Forse Winslow ha cercato di sperimentare, creando un personaggio border line tra corruzione ed eroismo, crimine e guerra allo stesso. Ma il risultato non è del tutto soddisfacente. Infatti se guardiamo all’eroe, nonostante sia “sporcato”, non possiamo non dubitare di lui quando viene fuori un lurido affare di eroina che lo coinvolge in prima persona. Viceversa, se Malone non è altro che un criminale non riusciamo a spiegarci l’empatia che ci lega a lui, alla sua sincera volontà di garantire ad ogni costo la pace sociale nelle strade, per il bene di tutti (lui compreso).

Poi, da pag. 223, la storia finalmente decolla. C’è un colpo di scena, anche se preparato con l’introduzione/spoiler (appena apriamo il libro troviamo Malone in galera, a riflettere sulla vita, gli eventi e se stesso, per cui durante la lettura sappiamo che le cose si metteranno male per lui, tanto che finirà al gabbio). Parte la vicenda con una trama che spacca, per cui il lettore resta attaccato alla pagina in una narrativa tesa che è il vero regalo dei romanzi “crime”. Il gioco si fa sempre più duro, Malone si trova a combattere anche contro i suoi colleghi, sempre più isolato, sotto accusa, mentre la terra gli frana sotto ai piedi e la linea di confine tra adattamento al sistema e crimine puro sembra spezzarsi.

E viene fuori, sempre più inquietante, la vera corruzione, quella di alto livello, quella protetta nei palazzi del potere e negli appalti, una melma putrida che coinvolge tutti, il capo della polizia, il sindaco, i giudici corrotti, i palazzinari.

Un’aria irrespirabile, mefitica, si sprigiona dalle pagine, e sembrerebbe un romanzo dove tutto è male, dove tutto si decompone e non c’è speranza né riscatto.

Ma queste atmosfere terminali non sono per gli americani moderni di successo, per quanto astuti e scafati essi siano. E’ troppo forte il richiamo della giustizia nonostante tutto. Lo è in loro in quanto autori individuali, ma soprattutto lo è nel pubblico di massa. Così seguiamo Malone nella catarsi finale, prevedibile nella corsa verso la conclusione che procede a rotta di collo, col fiato sospeso.

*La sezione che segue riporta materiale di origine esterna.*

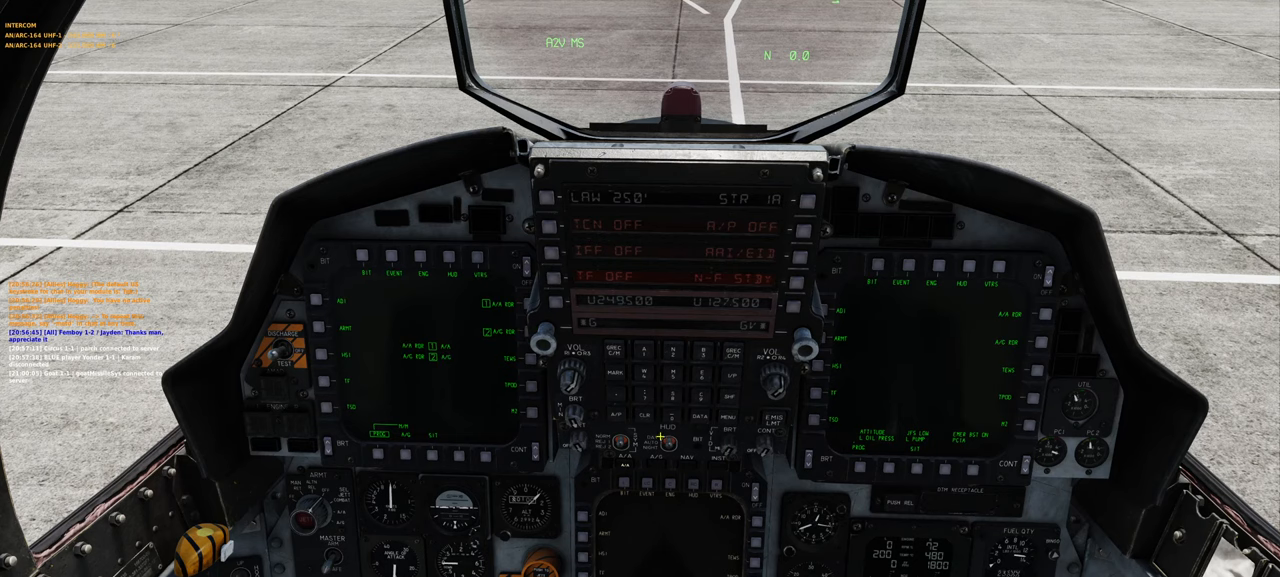
{"buttons": [], "left_stick": "center", "right_stick": "right", "events": []}
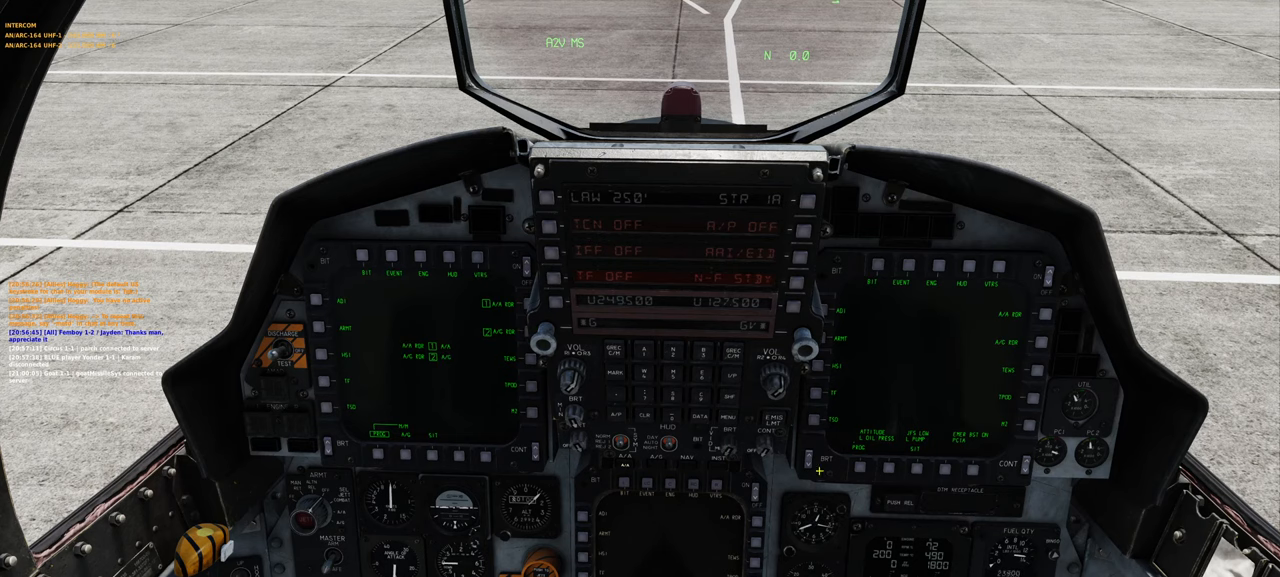
{"buttons": [], "left_stick": "center", "right_stick": "center", "events": [[217, "right_stick", "center"], [283, "R1", "down"], [400, "R1", "up"]]}
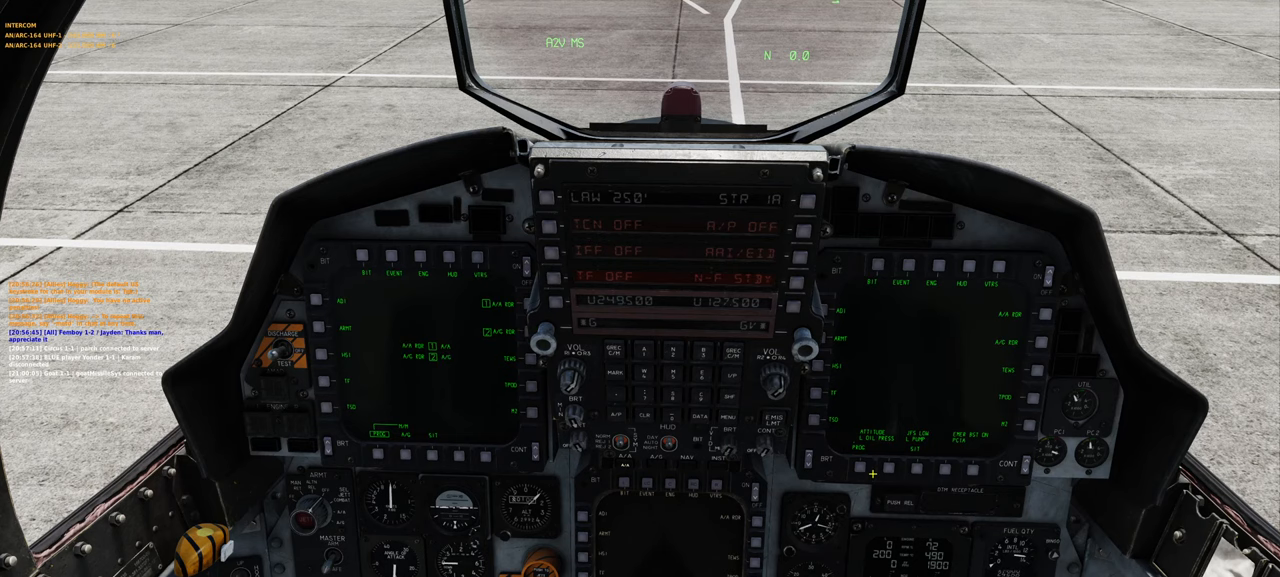
{"buttons": ["R1"], "left_stick": "center", "right_stick": "center", "events": [[400, "R1", "down"]]}
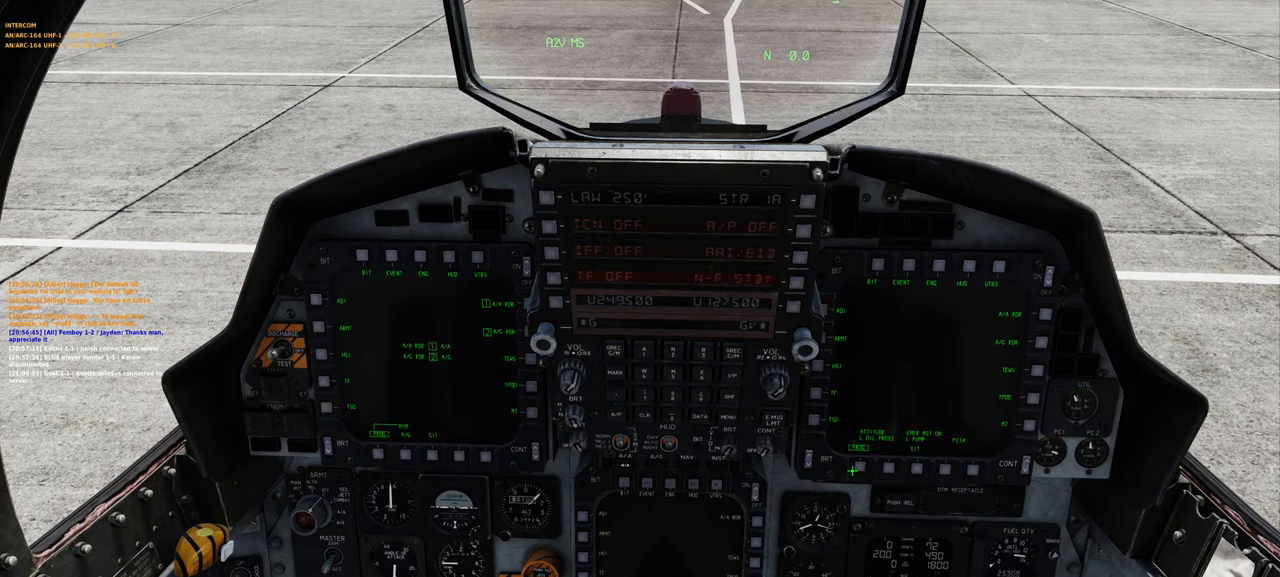
{"buttons": ["R1"], "left_stick": "center", "right_stick": "center", "events": [[33, "R1", "up"], [133, "right_stick", "up"], [300, "R1", "down"], [300, "right_stick", "center"], [383, "R3", "down"], [467, "R3", "up"]]}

Col consueto talento di narratore di serie A (quando vuole? Quando gli riesce?) Don Winslow sfreccia verso il baratro, verso il recupero della natura ancestrale del “bravo poliziotto”, e noi cerchiamo di stargli dietro, anche saltando qualche paragrafo (per esempio le eccessive descrizioni toponomastiche, quasi che W volesse dimostrare ad ogni costo che conosce NY come le sue tasche), per raggiungere quello che deve essere, quello che sarà, quello che è.